Union Pacific managed to fill 36 pages for its 1969 timetable, but only did so by being highly repetitive and showing plenty of timetables for which there were no actual trains. Table number 1 on page 15 is saddest of all: at first glance, it shows five trains a day between Omaha and Cheyenne. A closer look reveals that four of them, the City of San Francisco, City of Los Angeles/Chellenger, City of Portland, and City of Denver, all had the same schedule, the so-called “City of Everywhere.” Only the fifth train, the unnamed trains 5 & 6, provides some variety, and that Omaha-Los Angeles train consisted solely of coaches, with “station stops for meals en route.”

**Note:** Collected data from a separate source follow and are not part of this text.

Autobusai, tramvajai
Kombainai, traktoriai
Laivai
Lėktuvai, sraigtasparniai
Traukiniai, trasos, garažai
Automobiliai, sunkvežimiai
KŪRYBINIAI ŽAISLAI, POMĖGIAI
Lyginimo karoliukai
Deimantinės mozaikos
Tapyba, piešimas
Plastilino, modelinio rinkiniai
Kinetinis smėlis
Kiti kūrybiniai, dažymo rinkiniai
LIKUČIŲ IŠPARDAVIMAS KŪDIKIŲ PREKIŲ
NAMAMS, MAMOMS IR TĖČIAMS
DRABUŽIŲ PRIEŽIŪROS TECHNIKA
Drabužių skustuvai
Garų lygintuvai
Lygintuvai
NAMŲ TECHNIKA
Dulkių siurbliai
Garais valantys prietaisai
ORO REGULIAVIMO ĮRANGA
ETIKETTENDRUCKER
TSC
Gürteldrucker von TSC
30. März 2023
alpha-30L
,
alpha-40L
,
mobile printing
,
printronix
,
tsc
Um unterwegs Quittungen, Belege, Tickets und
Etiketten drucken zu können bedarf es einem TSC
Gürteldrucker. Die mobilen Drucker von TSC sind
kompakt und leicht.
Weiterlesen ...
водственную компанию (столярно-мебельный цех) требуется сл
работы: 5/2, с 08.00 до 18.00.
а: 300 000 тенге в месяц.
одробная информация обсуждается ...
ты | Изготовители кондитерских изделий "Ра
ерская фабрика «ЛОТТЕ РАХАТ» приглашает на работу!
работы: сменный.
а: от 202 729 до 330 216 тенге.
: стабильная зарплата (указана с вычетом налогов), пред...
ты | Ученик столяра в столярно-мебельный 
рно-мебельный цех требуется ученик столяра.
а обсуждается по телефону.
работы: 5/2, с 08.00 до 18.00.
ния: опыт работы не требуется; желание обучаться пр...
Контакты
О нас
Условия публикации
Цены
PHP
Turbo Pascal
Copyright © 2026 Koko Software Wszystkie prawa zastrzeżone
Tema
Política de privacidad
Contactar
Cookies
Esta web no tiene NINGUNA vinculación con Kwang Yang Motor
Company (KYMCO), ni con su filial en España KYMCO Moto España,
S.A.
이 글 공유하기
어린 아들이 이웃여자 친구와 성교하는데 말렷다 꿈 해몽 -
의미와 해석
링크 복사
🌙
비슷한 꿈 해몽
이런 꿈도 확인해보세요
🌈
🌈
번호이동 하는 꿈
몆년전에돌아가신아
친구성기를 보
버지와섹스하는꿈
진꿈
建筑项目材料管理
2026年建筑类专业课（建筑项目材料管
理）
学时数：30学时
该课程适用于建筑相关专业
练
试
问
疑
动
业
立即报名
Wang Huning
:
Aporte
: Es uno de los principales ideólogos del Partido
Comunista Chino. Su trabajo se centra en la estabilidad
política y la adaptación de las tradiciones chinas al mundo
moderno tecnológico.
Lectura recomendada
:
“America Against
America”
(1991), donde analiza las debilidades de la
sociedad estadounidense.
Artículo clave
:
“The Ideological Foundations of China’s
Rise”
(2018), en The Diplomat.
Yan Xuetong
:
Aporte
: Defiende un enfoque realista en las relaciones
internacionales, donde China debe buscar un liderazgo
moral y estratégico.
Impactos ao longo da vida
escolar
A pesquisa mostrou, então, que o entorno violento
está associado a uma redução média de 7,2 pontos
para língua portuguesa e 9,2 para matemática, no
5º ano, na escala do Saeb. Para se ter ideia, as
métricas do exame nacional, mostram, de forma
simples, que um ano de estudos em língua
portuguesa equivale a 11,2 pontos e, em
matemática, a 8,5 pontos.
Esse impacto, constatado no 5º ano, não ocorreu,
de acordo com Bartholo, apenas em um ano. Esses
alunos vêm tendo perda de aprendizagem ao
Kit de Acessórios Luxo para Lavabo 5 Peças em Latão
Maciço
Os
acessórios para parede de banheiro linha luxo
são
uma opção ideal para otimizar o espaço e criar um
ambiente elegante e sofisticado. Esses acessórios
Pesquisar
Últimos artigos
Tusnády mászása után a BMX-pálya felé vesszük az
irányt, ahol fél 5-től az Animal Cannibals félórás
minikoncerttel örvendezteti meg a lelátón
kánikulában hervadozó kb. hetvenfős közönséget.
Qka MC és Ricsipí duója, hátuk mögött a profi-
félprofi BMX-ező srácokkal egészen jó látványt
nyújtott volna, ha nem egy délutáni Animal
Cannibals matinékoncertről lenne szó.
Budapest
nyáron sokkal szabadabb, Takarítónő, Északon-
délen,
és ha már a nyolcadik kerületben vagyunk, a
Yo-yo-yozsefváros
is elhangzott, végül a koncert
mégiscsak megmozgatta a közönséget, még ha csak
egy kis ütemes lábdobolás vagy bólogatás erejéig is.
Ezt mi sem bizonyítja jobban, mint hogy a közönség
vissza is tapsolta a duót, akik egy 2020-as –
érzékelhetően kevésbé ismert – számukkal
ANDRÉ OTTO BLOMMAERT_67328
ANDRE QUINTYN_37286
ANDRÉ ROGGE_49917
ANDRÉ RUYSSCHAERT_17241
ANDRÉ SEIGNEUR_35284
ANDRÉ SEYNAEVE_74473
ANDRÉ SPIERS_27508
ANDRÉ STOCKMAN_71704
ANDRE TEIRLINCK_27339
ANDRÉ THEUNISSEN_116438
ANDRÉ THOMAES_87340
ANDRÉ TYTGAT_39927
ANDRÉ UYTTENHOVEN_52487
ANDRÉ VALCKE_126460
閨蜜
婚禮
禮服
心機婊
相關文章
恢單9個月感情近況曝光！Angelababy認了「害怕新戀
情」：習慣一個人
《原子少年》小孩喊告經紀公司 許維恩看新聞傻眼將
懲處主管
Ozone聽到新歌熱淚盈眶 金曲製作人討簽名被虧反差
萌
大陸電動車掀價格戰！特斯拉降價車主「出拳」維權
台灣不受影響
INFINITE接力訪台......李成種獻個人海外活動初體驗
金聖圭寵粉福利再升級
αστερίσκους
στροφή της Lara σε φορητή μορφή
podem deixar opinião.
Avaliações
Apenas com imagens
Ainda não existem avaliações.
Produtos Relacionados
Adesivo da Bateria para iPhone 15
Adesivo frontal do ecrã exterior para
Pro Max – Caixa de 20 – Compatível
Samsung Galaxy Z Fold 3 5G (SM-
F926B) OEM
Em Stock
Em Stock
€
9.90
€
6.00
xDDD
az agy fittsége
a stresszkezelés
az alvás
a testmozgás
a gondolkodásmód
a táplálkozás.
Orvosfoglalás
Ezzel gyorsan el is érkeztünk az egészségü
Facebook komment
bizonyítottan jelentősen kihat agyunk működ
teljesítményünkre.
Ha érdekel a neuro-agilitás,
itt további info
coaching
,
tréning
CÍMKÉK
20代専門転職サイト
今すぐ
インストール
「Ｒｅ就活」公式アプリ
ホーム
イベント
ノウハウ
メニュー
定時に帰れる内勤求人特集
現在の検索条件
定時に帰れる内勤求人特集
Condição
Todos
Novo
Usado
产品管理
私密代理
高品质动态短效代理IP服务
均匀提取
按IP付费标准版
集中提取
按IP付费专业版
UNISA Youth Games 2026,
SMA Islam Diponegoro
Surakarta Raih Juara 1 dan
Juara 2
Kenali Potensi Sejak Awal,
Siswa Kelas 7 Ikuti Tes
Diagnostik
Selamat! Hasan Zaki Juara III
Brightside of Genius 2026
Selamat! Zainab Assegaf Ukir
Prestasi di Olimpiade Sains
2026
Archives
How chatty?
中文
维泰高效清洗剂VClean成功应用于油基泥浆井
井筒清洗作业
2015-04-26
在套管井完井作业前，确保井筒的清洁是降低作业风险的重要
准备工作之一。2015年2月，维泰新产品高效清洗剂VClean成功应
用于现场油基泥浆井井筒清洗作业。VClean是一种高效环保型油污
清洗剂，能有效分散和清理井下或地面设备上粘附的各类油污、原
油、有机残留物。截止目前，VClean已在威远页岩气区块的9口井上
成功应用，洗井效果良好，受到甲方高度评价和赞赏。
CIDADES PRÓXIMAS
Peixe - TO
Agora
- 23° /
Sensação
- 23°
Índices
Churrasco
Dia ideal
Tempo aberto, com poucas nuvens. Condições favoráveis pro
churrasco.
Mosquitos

Click image to download a 27.4-MB PDF of this timetable.
Pages 6 through 9 are little more than repeats of the timetables for the four City trains and trains 5 & 6. This repeat was somewhat useful when UP had three or four trains on each route, but here it’s just filler. Many of the timetables on pages 22 and 23, and nearly all of them on 24 and 25, are marked “K” meaning freight only. Why are they included at all?
As if UP can’t get rid of passengers fast enough, the connecting trains on page 27 include the California Zephyr from Denver to Oakland, though not by name, only as a Rio Grande train from Denver to Salt Lake and a Western Pacific train from Salt Lake to Oakland. I suppose such connections were useful for people trying to get to Grand Junction or Stockton.